Sementara Jungkook masih tak menegakkan tubuhnya untuk mengubah arah pandang. Dia sama sekali tidak tahu Taehyung tengah berjalan ke arahnya sewaktu berkata, “Jadi sekarang kau mau bilang kalau kau akan melawanku dengan para gadis-gadis itu?”

Jungkook terperanjat, saat tahu-tahu wajah Taehyung sudah berada tepat di atas wajahnya.

Sekejap selagi Jungkook tak bisa berkata-kata, Taehyung mengimbuhkan, “Kau mau minta bantuan anak-anak seperti Bae Joohyun? Aduh, manis sekali kelinci kecil ini.” Lalu dia memainkan jemarinya di dagu Jungkook sambil membuat mimik wajah gemas dengan bibir mengerucut.

Jungkook melongo melihatnya. Ketika Taehyung beranjak darinya, barulah dia tersadar dari keterkejutan. Cepat-cepat dia bangkit dan menatap berang, sedang Taehyung sudah berbalik memunggungi sambil meminum susu pisang lagi. “Tunggu dulu!” sergah Jungkook sebelum Taehyung betul-betul berjalan menjauhinya.

Bisa-bisanya anak itu berekspresi seperti itu tepat di depan mata Jungkook dan pergi begitu saja?

Jungkook tidak bisa membiarkannya begitu saja.

Taehyung tersentak dan tersedak sewaktu Jungkook tanpa aba-aba menarik tangannya. Dirinya yang tak seimbang sedetik limbung, kakinya kehilangan pijakan selagi tubuhnya berbalik akibat tarikan. Hasilnya, begitu dia sepenuhnya menghadap laki-laki itu, lututnya sudah terjatuh di lantai bersamaan dengan suaranya yang pecah.

Jungkook pun turut terkejut sesudahnya. Dia tidak menyangka Taehyung bakal berakhir jatuh bersimpuh di hadapannya seperti itu.

“Aah, sialan,” Taehyung mendesah sebal. Da meringis merasakan lututnya yang ngilu, sedangkan dagu dan kemejanya basah karena susu yang tumpah dari mulutnya.

Tepat detik itu juga, di waktu yang begitu tepat, pintu belakang kelas terbuka. “Hei, Kim ... Tae ... hyung ...” Seungcheol berdiri memegang pintu dengan kata-kata menggantung.

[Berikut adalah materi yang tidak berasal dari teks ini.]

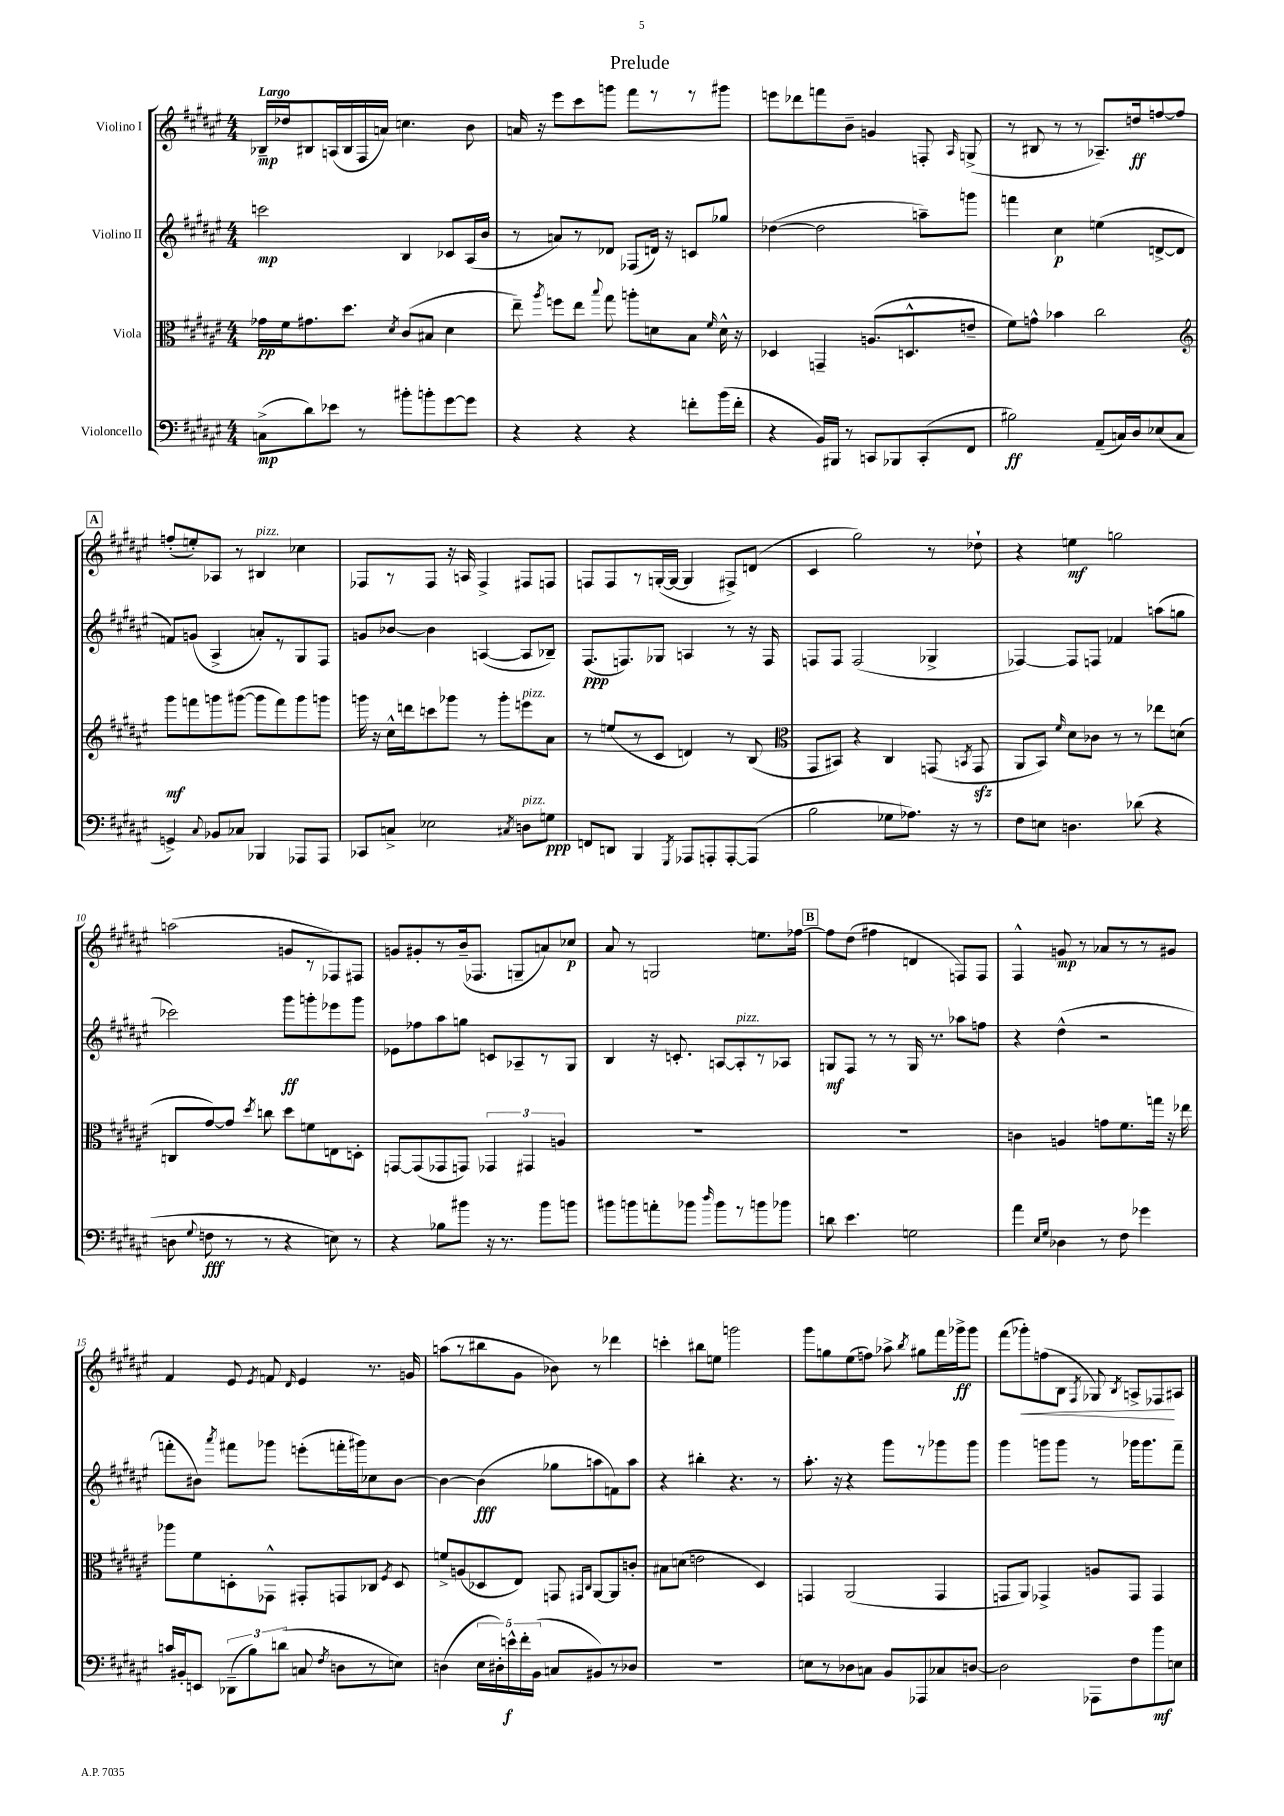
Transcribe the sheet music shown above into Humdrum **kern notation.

**kern	**kern	**kern	**kern
*staff4	*staff3	*staff2	*staff1
*clefF4	*clefC3	*clefG2	*clefG2
*k[f#c#g#d#a#e#]	*k[f#c#g#d#a#e#]	*k[f#c#g#d#a#e#]	*k[f#c#g#d#a#e#]
*M4/4	*M4/4	*M4/4	*M4/4
(8C^\L	16g-\LL	2ccc\	16B-~/LL
.	16f#\J	.	16dd-/J
8d#\)	8.g#\	.	8B#/
8e-\J	.	.	(16A/L
.	8.dd#\J	.	16B#/
8r	.	.	16F#/
.	.	.	16a/JJ)
.	8qd#/	.	.
8b#'\L	(8c#/L	4B/	4.cc\
8b'\	8B#/J	.	.
[8g#\	4d#\	8c-/L	.
8g#\]J	.	(16A#/L	8b\
.	.	16b/JJ	.
=	=	=	=
4r	8ee#~\)	8r	16a/
.	.	.	16r
.	8qaa#/	.	.
.	8ff\L	8a/L)	8eee#\L
4r	8ee#\J	8r	8ccc#\
.	8qqbb/	.	.
.	8gg#\	8d-/J	8ggg\J
4r	8aa'\L	(8F-/L	8fff#\L
.	8d\	16d/Jk)	8r
.	.	16r	.
8f'\L	8B\J	8c/L	8r
.	16qqf#/	.	.
(16b\L	16d^^\	8gg-/J	8ggg#\J
16f'\JJ	16r	.	.
=	=	=	=
4r	4D-/	([4dd-\	8eee\L
.	.	.	8ddd-\
16BB/LL)	4GG~/	2dd-\]	8fff\
16BBB#/JJ	.	.	.
8r	.	.	8b~\J
8CC/L	(8.A/L	.	4g/
8BBB-/	.	.	.
.	8.D^^/	.	.
(8CC'/	.	8aa~\L)	8F'/
.	.	.	16qqA#/
8FF#/J	8e~/J	8ggg\J	(8G^/
=	=	=	=
2B#\)	8f#\L)	4fff\	8r
.	8g^^\J	.	8B#/
.	4b-\	4cc#\	8r
.	.	.	8r
(8AA#~/L	2cc#\	(4ee\	8.A-~/L)
16C/L)	.	.	.
16D#/J	.	.	16dd/k
(8E-/	.	[8d^/L	[8ff/
8C/J	.	8d/]J	8ff/]J
=	=	=	=
*	*clefG2	*	*
4GG^/)	8ggg#\L	8f/L)	(8ff'/L
.	8fff\	(8g/J	8ee'/)
8qqC#/	.	.	.
8BB-/L	8ggg\	4A#^/	8A-/J
8C-/J	([8ggg#\J	.	8r
4BBB-/	8ggg#\]L	8a'/L)	4B#/
.	8fff\)	8r	.
8AAA-/L	8ggg#\	8G#/	4cc-\
8AAA-/J	8ggg\J	8F#/J	.
=	=	=	=
8CC-/L	16ggg\	8g/L	8F-/L
.	16r	.	.
8C^/J	16cc#^^\LL	[8b-/J	8r
.	16ddd\J	.	.
2E-\	8ccc\	4b-\]	8F-/J
.	8ggg-\J	.	16r
.	.	.	16A/
.	8r	([4A/	4F-^/
.	8ggg-'\L	.	.
8qC#/	.	.	.
8D\L	8eee\	8A/]L	8F#/L
8G\J	8a#\J	8B-~/J)	8F/J
=	=	=	=
8FF/L	8r	(8.F#/L	8F/L
8DD/J	(8ee/L	.	8F/
.	.	8.F/)	.
4BBB/	8r	.	8r
.	8c#/J	8G-/J	([16G'/L
.	.	.	16G/_JJ
8qGGG#/	.	.	.
8AAA-/L	4d/)	4A/	4G/]
8AAA'/	.	.	.
[8AAA'/	8r	8r	8F#^/L)
(8AAA/]J	(8B/	16r	(8d/J
.	.	16F/	.
=	=	=	=
*	*clefC3	*	*
2B\	8GG#/L	8F/L	4c#/
.	8BB#/J)	8F/J	.
.	4r	(2F/	2gg#\)
8G-\L	4C#/	.	.
8.A-\J)	.	.	.
.	(8GG/	4G-^/	8r
16r	.	.	.
.	8qBB/	.	.
8r	8GG/	.	8dd-`\
=	=	=	=
8F#\L	8AA#/L	[4F-/)	4r
8E\J	8BB/J)	.	.
.	16qqf#/	.	.
4.D\	8d#\L	8F-/]L	4ee\
.	8c-\J	8F/J	.
.	8r	4f-/	2gg\
(8d-\	8r	.	.
4r	8ee-\L	(8aa\L	.
.	(8d\J	8gg\J	.
=	=	=	=
8D\	8C/L	2ccc-\)	(2aa\
8qqG#/	.	.	.
8F\	[8g#/)	.	.
8r	8g#/]J	.	.
.	8qdd#/	.	.
8r	8cc\	.	.
4r	8dd#\L	8ggg#\L	8g/L
.	8f\	8ggg'\	8r
8E\)	8E\	8eee-\	8F-/)
8r	8D'\J	8ggg\J	8F#/J
=	=	=	=
4r	[8GG/L	8e-\L	8g/L
.	(8GG/]	8ff-\	8g#'/
8B-\L	8GG-/	8aa#\	8r
8b#\J	8GG/J)	8gg\J	(16b~/k
.	.	.	8.F-/J
16r	6GG-/	8c/L	.
8.r	.	.	.
.	.	8A-~/	8G~/L
.	6GG#/	.	.
8b#\L	.	8r	8a/)
.	6A/	.	.
8b\J	.	8G#/J	8cc-/J
=	=	=	=
8b#\L	1r	4B/	8a#/
8b\	.	.	8r
8a'\	.	16r	2G/
.	.	8.c'/	.
8b-\J	.	.	.
16qqdd#/	.	.	.
8b-\L	.	[8A/L	.
8r	.	8A'/]	.
8b\	.	8r	8.ee\L
8b-\J	.	8A-/J	.
.	.	.	[16ff-\Jk
=	=	=	=
8d\	1r	8G/L	8ff-\]L
4.e#\	.	8F#/J	(8dd#\J
.	.	8r	4ff#\
.	.	8r	.
2G\	.	16G/	4d/
.	.	8.r	.
.	.	8aa-\L	8F/L)
.	.	8ff\J	8F/J
=	=	=	=
4a#\	4c\	4r	4F#^^/
16qqE#/LL	.	.	.
16qqG#/JJ	.	.	.
4D-\	4A/	(4dd#^^\	8g/
.	.	.	8r
8r	8g\L	2r	8a-/L
8F#\	8.f#\	.	8r
4g-\	.	.	8r
.	16gg\Jk	.	.
.	16r	.	8g#/J
.	16ee-\	.	.
=	=	=	=
16c/LL	8aa-\L	8fff'\L	4f#/
16BB#'/J	.	.	.
8EE/J	8f#\	8b#\J)	.
.	.	8qaaa#/	.
(12DD-~\L	8D'\	8fff#\L	8e#/
12B\)	.	.	.
.	.	.	8qe#/
.	8GG-^^\J	8ggg-\J	8f/
(12d\J	.	.	.
.	.	.	16qqd#/
8C/	8GG#'/L	(8eee'\L	4e#/
8qF#/	.	.	.
8D\L	8GG/	16fff'\L	.
.	.	16ggg#\J)	.
8r	8C-/J	8cc-\	8.r
.	8qF#/	.	.
8E\J)	8D/	[8b#\J	.
.	.	.	16g/
=	=	=	=
(4D\	8f^/L	4b#\_	(8aa\L
.	(8A/	.	8r
20E#\LL	8D-/	(4b#\]	8bb#\
20D#'\)	.	.	.
20e^^\	.	.	.
.	8E#/J)	.	8g#\J
20f#'\	.	.	.
(20BB\JJ	.	.	.
8C/L	8GG/	8gg-\L	8b-\)
.	16qqGG#/LL	.	.
.	16qqC#/JJ	.	.
8BB#/)	[8AA#/L	8aa\	8r
8r	8AA#/]	8f\)	4ddd-\
8D-/J	8c'/J	8aa\J	.
=	=	=	=
1r	8B#\L	4r	4ccc'\
.	(8d\J	.	.
.	2e\	4bb#'\	8bb#\L
.	.	.	8ee\J
.	.	4.r	2ggg\
.	4D#/)	.	.
.	.	8r	.
=	=	=	=
8E\L	4GG/	8.aa#'\	8ggg#\L
8r	.	.	8gg\
.	.	16r	.
8D-\	(2AA#/	4r	(8ee#\
8C\J	.	.	8ff\J)
8BB/L	.	8ggg#\L	8aa-^\
.	.	.	8qbb/
8AAA-/	.	8r	8gg#\L
8C-/	4GG/	8ggg-\	16fff#\L
.	.	.	16ggg-^\J
[8D/J	.	8ggg-\J	8ggg-\J
=	=	=	=
2D\]	8GG/L	4ggg#\	(8fff#\L
.	8AA#/J)	.	8ggg-'\)
.	4GG-^/	8ggg\L	(8ff\
.	.	8ggg\J	8B\J
.	.	.	8qF#/
8AAA-\L	8A/L	8r	8G-/)
.	.	.	8qB/
8F#\	8GG-/J	16ggg-\LK	8A^/L
.	.	8.ggg-\	.
8b\	4GG-/	.	8F-/
8E\J	.	8fff#~\J	8A#/J
==	==	==	==
*-	*-	*-	*-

Taehyung dan Jungkook refleks menoleh ke arah pintu. Hening. Lalu sekejap kemudian, mendadak Seungcheol mengucapkan sepatah kata maaf sembari buru-buru menutup pintu lagi.

Seungcheol berjalan menjauh dengan mulut menganga dan raut tak percaya. Sesaat dia linglung. Apa yang barusan dilihatnya? Apa yang terjadi?

“Hei, kenapa kau kembali?” terdengar suara Yuta dari arah depan, yang langsung di susul oleh Jimin di belakang dengan satu pertanyaan pula. “Mana Taehyung?”

Dua siswa tersebut memang ditinggal Seungcheol sejak berbelok ke toilet, dan Seungcheol tahu kalau mereka kini masih berniat menuju kelas. Maka Seungcheol pun membentangkan lengan, menghalangi mereka supaya tidak melanjutkan perjalanan. “Jangan ke kelas!”

“Kau ini kenapa?” Jimin menatap heran saat Seungcheol menyeret dirinya dan Yuta berbalik arah.

“Ada apa di kelas?” Yuta ikut bertanya bingung. “Taehyung tidak ada di sana?”

“Pokoknya jangan ke kelas!” Seungcheol bersikukuh. Dia masih saja terbayang apa yang dilihatnya di kelas beberapa saat lalu.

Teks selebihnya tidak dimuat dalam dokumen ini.